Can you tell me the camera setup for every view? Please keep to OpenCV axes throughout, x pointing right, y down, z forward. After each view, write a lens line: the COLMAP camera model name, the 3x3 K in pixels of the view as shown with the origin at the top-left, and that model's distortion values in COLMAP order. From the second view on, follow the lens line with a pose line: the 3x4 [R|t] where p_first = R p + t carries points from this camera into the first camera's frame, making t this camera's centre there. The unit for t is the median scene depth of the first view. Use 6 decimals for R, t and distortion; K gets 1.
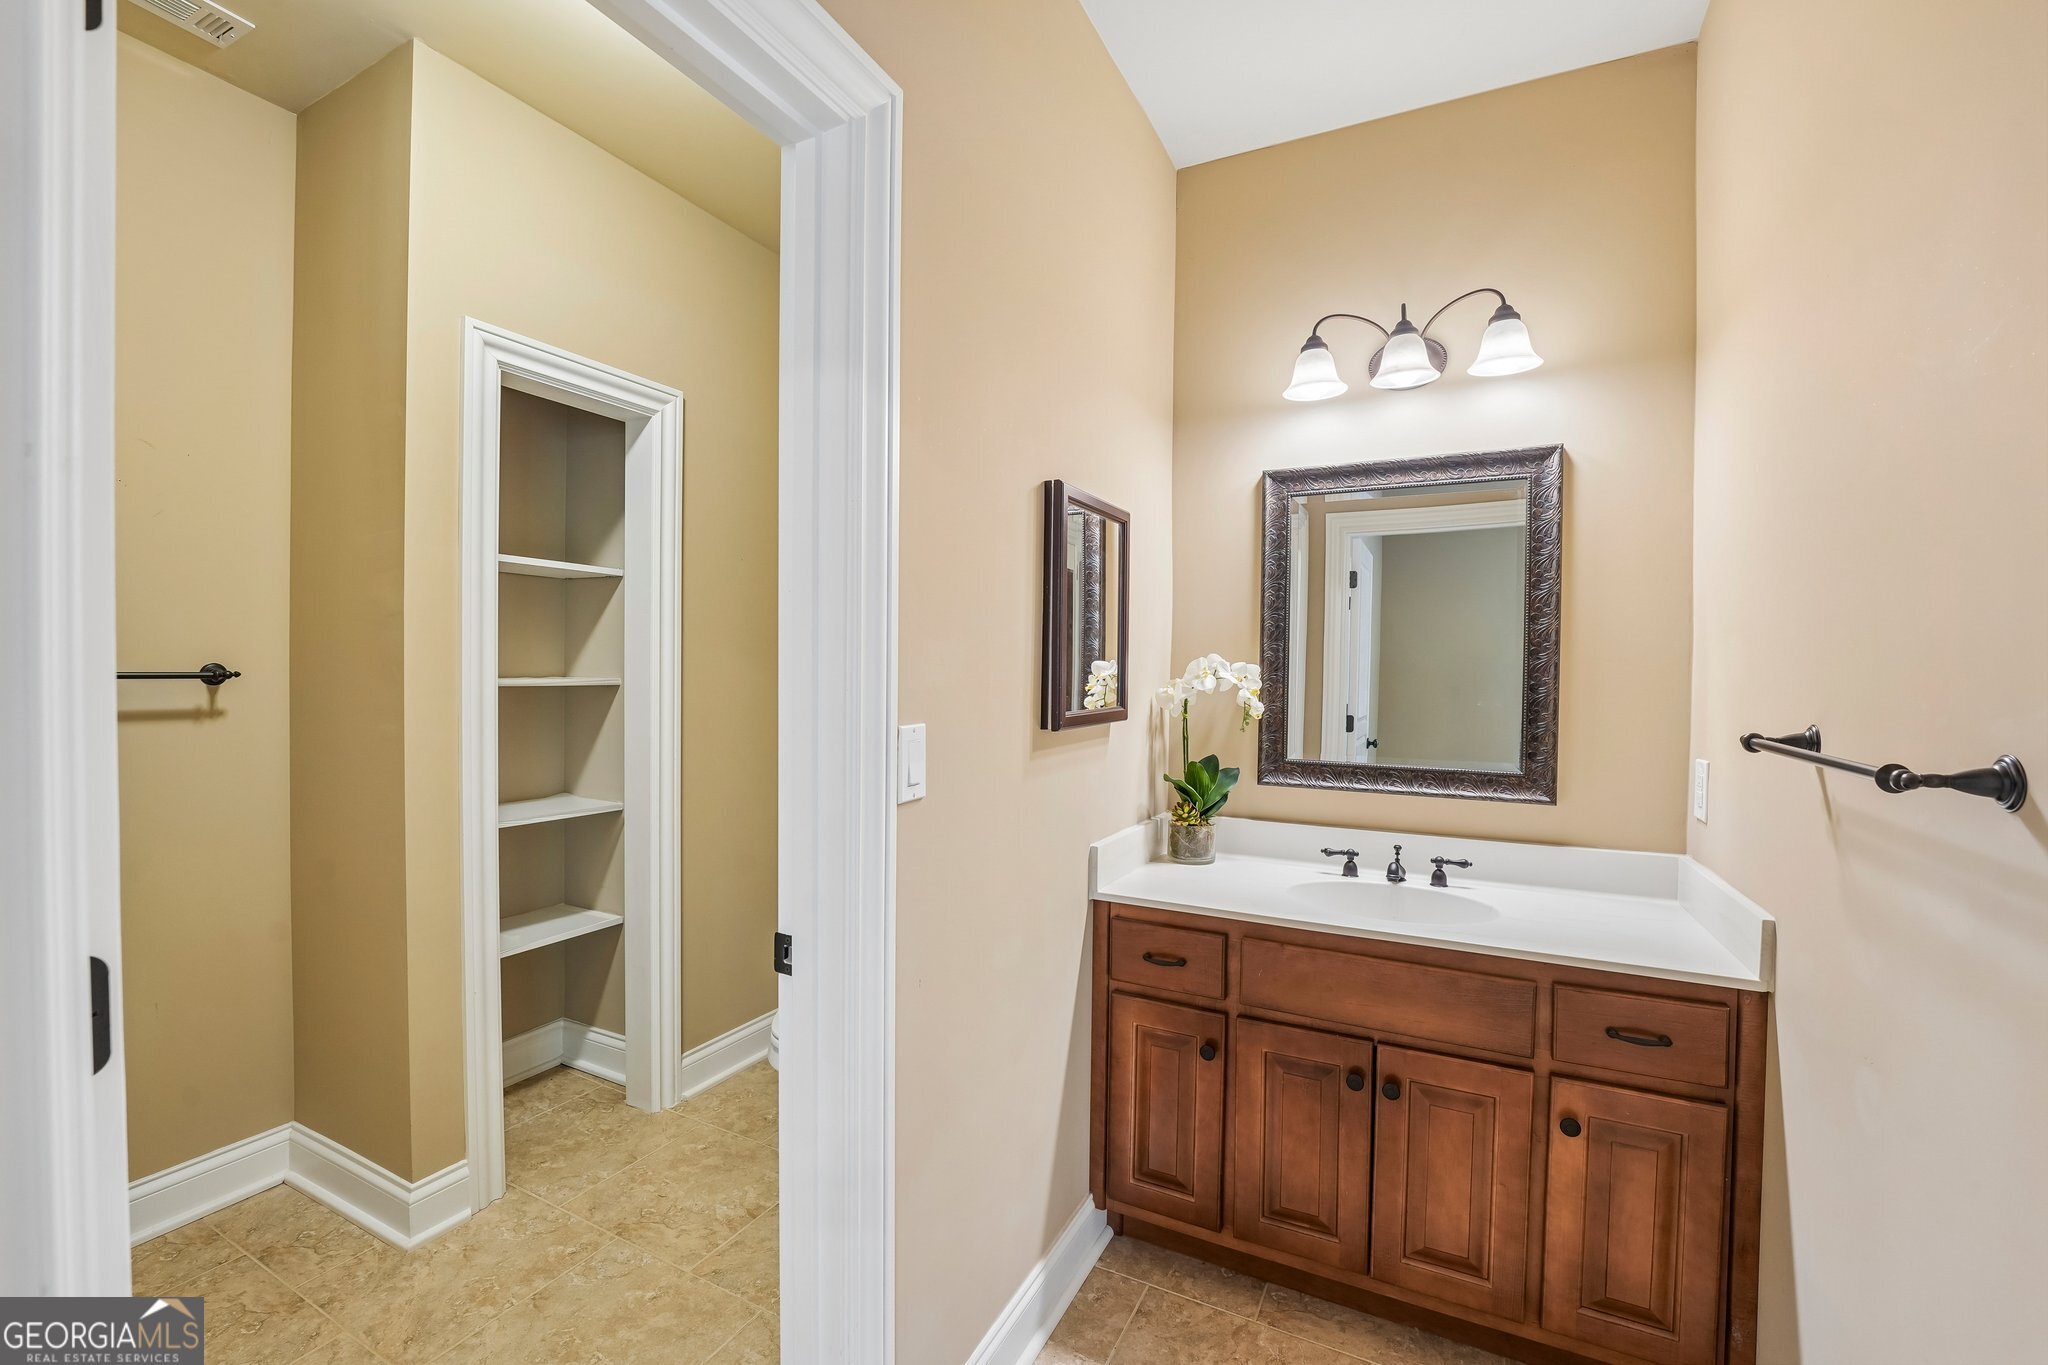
lens RADIAL K [[859.1, 0, 1018.3], [0, 859.1, 682.3], [0, 0, 1]] dist [-0.028582, -0.000145]
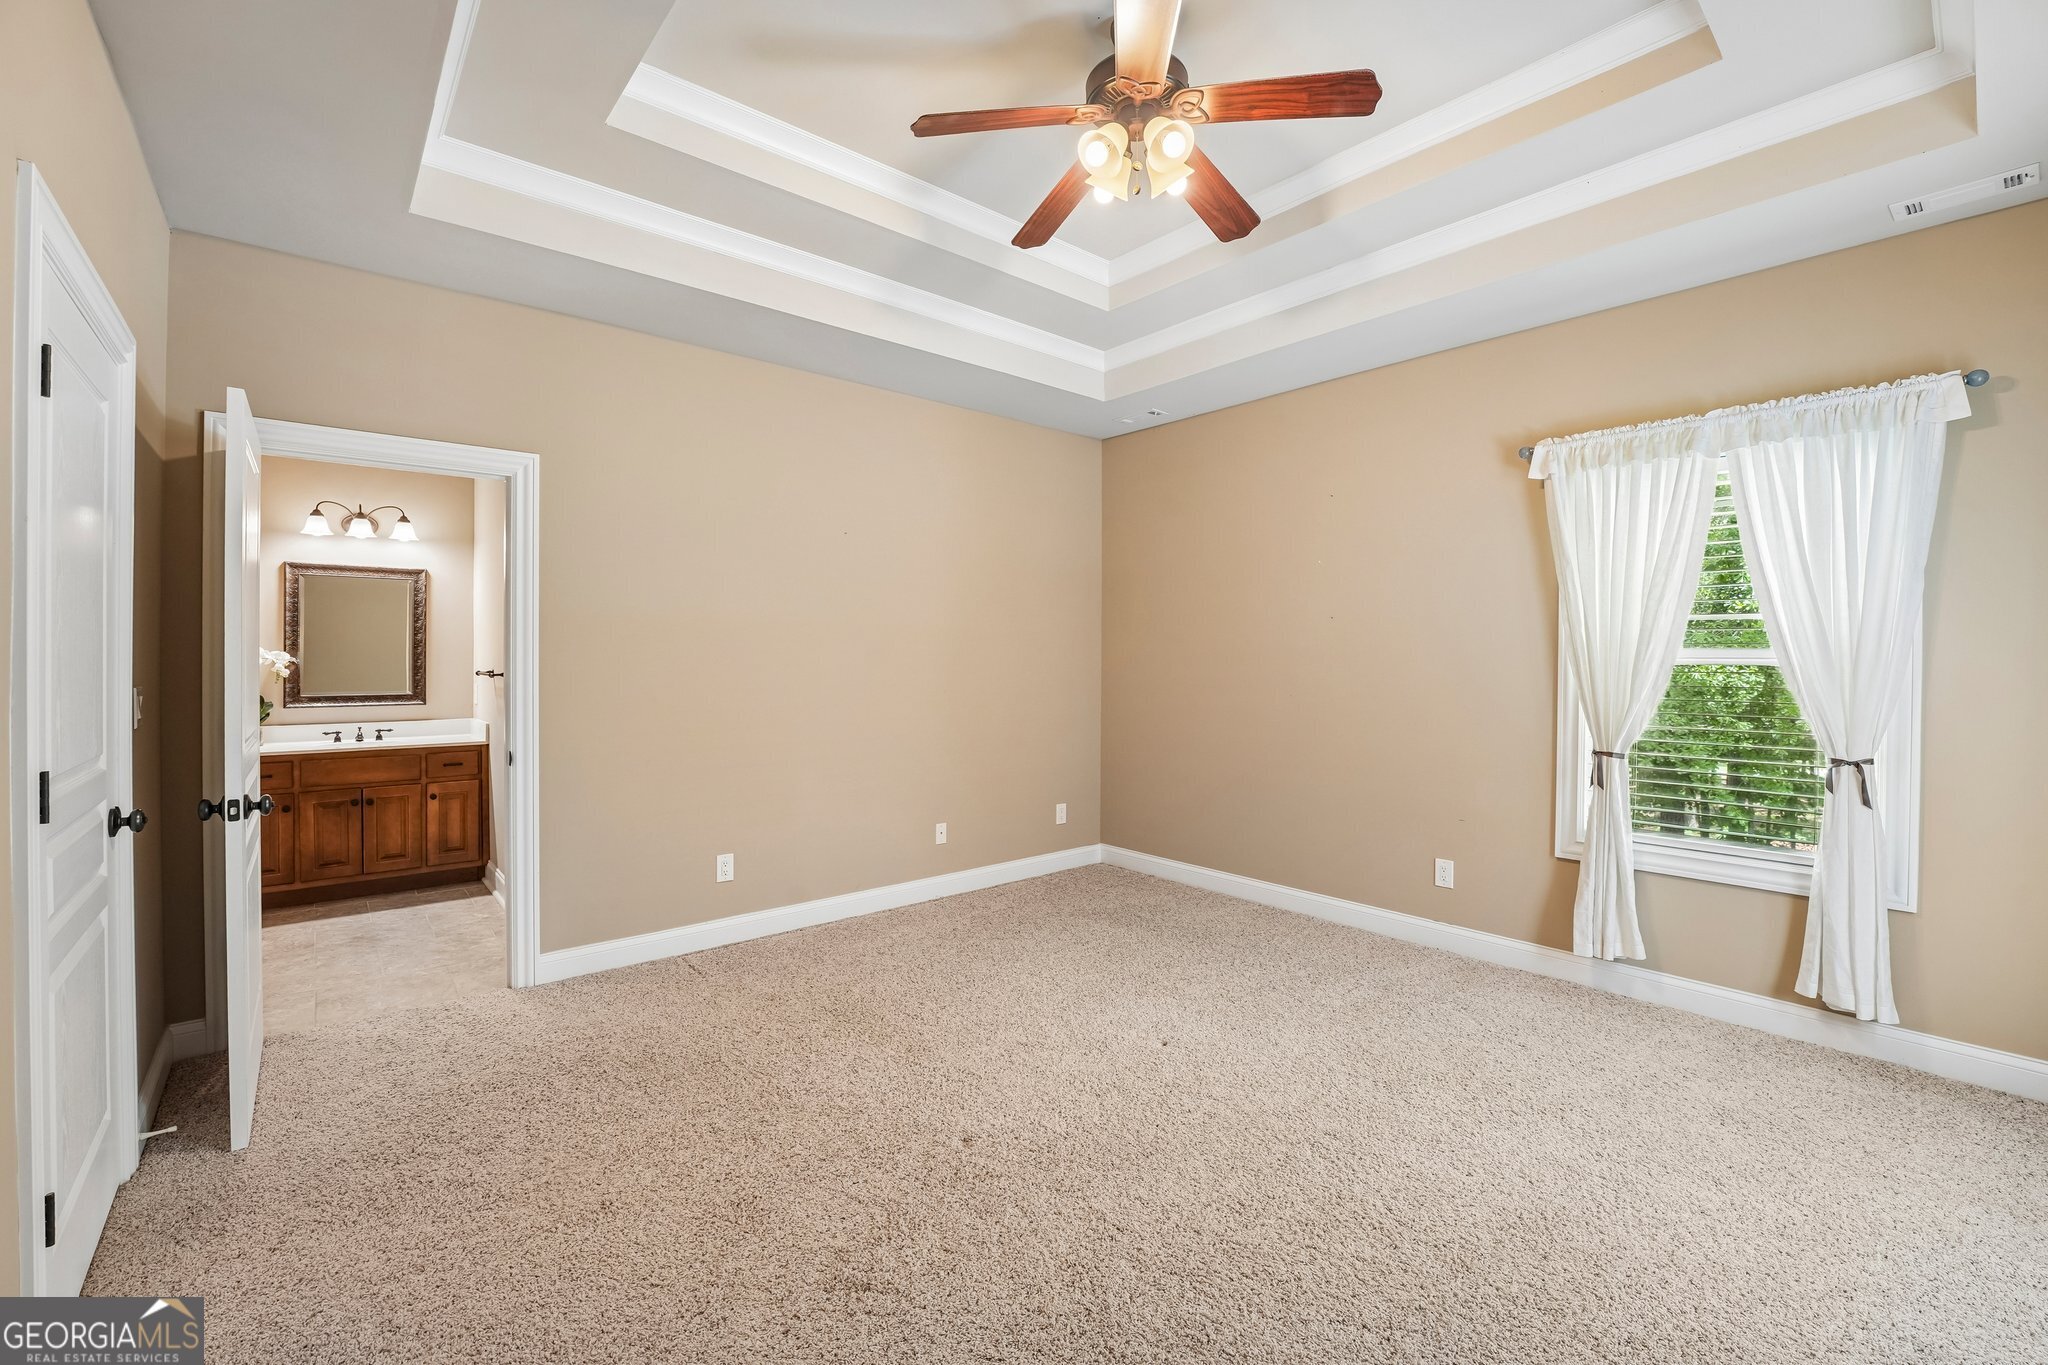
lens RADIAL K [[859.1, 0, 1011.5], [0, 859.1, 664.8], [0, 0, 1]] dist [-0.028582, -0.000145]
pose [[0.394868, -0.010878, 0.918673, -1.134446], [0.015786, 0.999863, 0.005054, 0.035545], [-0.918602, 0.012507, 0.394986, -1.824001]]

▬▬▬▬▬▬

Print the listing word for word but skip its pictures.

Can you tell me the camera setup for every view? Please keep to OpenCV axes throughout, x pointing right, y down, z forward. After each view, write a lens line: the COLMAP camera model name, the 3x3 K in pixels of the view as shown with the origin at the top-left, and that model's distortion values in COLMAP order. From the second view on, follow the lens line with a pose line: the 3x4 [R|t] where p_first = R p + t carries points from this camera into the first camera's frame, making t this camera's centre there. The unit for t is the median scene depth of the first view. Use 6 decimals for R, t and distortion; K gets 1.
lens RADIAL K [[859.1, 0, 1018.3], [0, 859.1, 682.3], [0, 0, 1]] dist [-0.028582, -0.000145]
lens RADIAL K [[859.1, 0, 1011.5], [0, 859.1, 664.8], [0, 0, 1]] dist [-0.028582, -0.000145]
pose [[0.394868, -0.010878, 0.918673, -1.134446], [0.015786, 0.999863, 0.005054, 0.035545], [-0.918602, 0.012507, 0.394986, -1.824001]]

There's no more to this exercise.